Asking if host agencies or consortia sell travel themselves is especially important since as an agent you need to know if they will be competing with your own business, Hirshan said, adding that Avoya does not sell travel. “Robust professional development offerings, available technology to help agents focus on selling travel, a new customer lead program, and marketing are also important to consider,” according to Hirshan.

Doing one’s homework, meanwhile, is also a crucial part of the vetting process. “Research all of the viable options before jumping in with any host agency or consortium,” said Drew Daly, general manager of network engagement & performance for Cruises Inc., CruiseOne, and Dream Vacations. “Even though there are similarities among host agencies, the end product we each provide to our customer varies.”

Another factor to weigh is the host or consortium’s reputation in the industry. “Obviously agents should vet the different hosts and research online with the Better Business Bureau and [check] industry websites for reviews,” Daly said. He also suggested that you reach out to travel consultants who are aligned with prospective hosts.

When conducting research, you should make sure to ask pertinent questions, said Cheryl Bunker, Virtuoso’s vice president of global member partnerships for the U.S. and Canada. General questions to consider asking include: Does the company belong to ASTA? Does it have ARC bonding? Is its brand known and highly regarded? You must then ask yourself questions that pertain specifically to you and your agency: Is the company a strong fit with your business model?
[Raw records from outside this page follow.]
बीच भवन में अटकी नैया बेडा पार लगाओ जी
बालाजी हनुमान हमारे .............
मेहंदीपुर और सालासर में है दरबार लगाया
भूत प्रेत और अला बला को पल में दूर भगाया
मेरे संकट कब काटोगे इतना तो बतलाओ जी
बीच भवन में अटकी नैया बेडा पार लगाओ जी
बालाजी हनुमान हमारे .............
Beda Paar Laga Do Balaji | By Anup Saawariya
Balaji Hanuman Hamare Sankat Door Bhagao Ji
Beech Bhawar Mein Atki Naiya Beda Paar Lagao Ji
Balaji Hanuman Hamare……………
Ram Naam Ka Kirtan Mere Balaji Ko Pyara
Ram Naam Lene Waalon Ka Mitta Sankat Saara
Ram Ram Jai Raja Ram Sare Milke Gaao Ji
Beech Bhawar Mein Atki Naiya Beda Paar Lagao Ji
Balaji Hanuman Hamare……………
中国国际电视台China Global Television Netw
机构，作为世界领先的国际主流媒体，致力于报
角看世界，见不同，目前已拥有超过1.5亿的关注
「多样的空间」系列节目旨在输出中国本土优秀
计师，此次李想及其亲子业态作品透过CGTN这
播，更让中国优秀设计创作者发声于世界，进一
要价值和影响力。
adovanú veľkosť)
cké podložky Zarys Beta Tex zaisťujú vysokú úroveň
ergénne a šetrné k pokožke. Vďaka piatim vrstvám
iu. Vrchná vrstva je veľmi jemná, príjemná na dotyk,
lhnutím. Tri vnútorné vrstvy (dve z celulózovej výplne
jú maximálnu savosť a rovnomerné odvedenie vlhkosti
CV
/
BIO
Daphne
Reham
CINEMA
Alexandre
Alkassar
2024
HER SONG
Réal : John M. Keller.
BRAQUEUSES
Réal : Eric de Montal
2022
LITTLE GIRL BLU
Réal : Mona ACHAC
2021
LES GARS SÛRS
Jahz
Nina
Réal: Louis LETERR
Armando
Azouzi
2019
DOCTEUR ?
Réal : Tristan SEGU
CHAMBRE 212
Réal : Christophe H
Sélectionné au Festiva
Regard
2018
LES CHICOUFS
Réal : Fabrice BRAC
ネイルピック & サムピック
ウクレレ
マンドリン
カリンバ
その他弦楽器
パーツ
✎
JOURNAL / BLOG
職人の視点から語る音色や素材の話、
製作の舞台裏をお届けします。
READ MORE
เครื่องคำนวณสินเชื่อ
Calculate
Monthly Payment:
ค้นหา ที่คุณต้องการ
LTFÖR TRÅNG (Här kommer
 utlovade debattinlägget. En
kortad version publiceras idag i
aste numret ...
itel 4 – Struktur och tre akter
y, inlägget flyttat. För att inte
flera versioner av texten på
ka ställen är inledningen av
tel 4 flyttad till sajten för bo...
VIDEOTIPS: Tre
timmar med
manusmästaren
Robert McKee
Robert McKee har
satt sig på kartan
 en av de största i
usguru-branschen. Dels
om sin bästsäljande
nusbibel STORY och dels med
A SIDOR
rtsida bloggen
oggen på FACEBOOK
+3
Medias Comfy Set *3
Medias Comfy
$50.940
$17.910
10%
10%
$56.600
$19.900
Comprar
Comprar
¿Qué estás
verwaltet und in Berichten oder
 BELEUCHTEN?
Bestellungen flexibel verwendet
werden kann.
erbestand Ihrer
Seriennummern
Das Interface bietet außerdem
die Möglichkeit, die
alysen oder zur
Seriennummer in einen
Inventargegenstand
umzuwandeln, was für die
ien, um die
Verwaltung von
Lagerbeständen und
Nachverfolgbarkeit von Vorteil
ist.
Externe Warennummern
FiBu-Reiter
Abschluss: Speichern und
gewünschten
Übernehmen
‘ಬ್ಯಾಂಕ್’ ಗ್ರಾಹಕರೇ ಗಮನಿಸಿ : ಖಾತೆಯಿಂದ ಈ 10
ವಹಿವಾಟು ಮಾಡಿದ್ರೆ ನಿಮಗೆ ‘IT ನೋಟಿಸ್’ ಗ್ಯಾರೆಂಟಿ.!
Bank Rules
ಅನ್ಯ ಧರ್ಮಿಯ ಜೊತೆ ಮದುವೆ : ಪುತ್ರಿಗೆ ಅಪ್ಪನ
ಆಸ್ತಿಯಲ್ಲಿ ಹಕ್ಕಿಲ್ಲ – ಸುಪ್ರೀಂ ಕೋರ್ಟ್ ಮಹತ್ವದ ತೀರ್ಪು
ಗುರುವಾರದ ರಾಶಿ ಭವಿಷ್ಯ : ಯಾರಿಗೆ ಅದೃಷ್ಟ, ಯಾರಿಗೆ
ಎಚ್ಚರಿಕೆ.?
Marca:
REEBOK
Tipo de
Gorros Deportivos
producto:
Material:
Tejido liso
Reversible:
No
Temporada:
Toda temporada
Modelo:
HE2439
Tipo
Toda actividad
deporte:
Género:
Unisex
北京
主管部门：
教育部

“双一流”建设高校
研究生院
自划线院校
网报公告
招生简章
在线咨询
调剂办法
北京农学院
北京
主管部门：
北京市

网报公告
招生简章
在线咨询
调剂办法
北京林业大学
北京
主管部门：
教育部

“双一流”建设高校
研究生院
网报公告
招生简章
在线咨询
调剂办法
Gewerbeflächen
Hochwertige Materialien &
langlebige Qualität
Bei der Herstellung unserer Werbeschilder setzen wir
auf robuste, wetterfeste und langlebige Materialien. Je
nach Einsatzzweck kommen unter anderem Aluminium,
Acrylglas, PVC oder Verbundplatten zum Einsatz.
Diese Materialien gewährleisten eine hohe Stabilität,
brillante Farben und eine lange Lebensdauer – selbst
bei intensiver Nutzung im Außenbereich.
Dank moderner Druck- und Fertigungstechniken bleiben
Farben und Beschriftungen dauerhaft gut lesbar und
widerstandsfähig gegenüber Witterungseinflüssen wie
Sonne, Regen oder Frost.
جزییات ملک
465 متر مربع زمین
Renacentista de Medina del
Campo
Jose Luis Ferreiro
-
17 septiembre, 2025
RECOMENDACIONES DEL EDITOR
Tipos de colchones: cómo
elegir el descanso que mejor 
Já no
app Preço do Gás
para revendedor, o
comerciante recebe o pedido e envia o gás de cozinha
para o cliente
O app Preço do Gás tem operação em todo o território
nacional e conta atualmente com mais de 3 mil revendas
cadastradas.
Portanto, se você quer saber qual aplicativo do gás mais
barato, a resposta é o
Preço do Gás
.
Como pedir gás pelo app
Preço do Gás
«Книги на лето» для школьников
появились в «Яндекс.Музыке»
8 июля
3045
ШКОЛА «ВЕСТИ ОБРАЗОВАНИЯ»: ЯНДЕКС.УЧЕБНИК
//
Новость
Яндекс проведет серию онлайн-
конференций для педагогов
Does it have the right relationships with the partners you sell? Is the company an established business that you would be proud to be associated with?

“Ask if a company is a strong fit with your business model and has the right relationships with the partners you sell,” Bunker said. “The human connection is a very important consideration advisors shouldn’t overlook.”

After weighing these considerations, you should assess tools and programs, including Intranet systems, CRM, access to booking tools and sales reports, air desks, service centers, business planning and development, and networking, she said.

When it comes to marketing, you should look for “everything from social media, to email marketing, to branded publications, to hosted websites,” Bunker said, adding that you should determine whether “the agency or consortium provides them with the ability to put [your] own business brand and identity in the spotlight.”

From a financial perspective, executives said that you should determine the companies’ economic models for independent contractors, commission, and override policies and sales recognition programs.

In the end, they agreed that finding the right fit with a consortium or host revolves around assiduous research. “It’s to both the veteran’s and the new-to-travel professional’s advantage to research, research, research,” said Hirshan, who suggested websites like FindAHostAgency.com and HostAgencyReviews.com, plus the host/consortium’s own websites, as places to begin your searches.

Other avenues for conducting research are travel shows where you can speak with host/consortia representatives and suppliers who work with them. And, of course, you can also ask each host and consortia directly about its services.

Will all that effort pay off for agents? Definitely, executives agreed. “There are so many things a host provides,” said Daly. “We recognize that agents are independent and are running their own business. A host is there to help them along the way and to support them so they’re not in business alone.”

Added Bunker, “It’s important to select a host that’s part of a consortium. Having the power of a network behind you is imperative, as it will provide support to help ICs better run their businesses. You don’t have to do it all on your own; you’ve got incredible support to help you be a success.”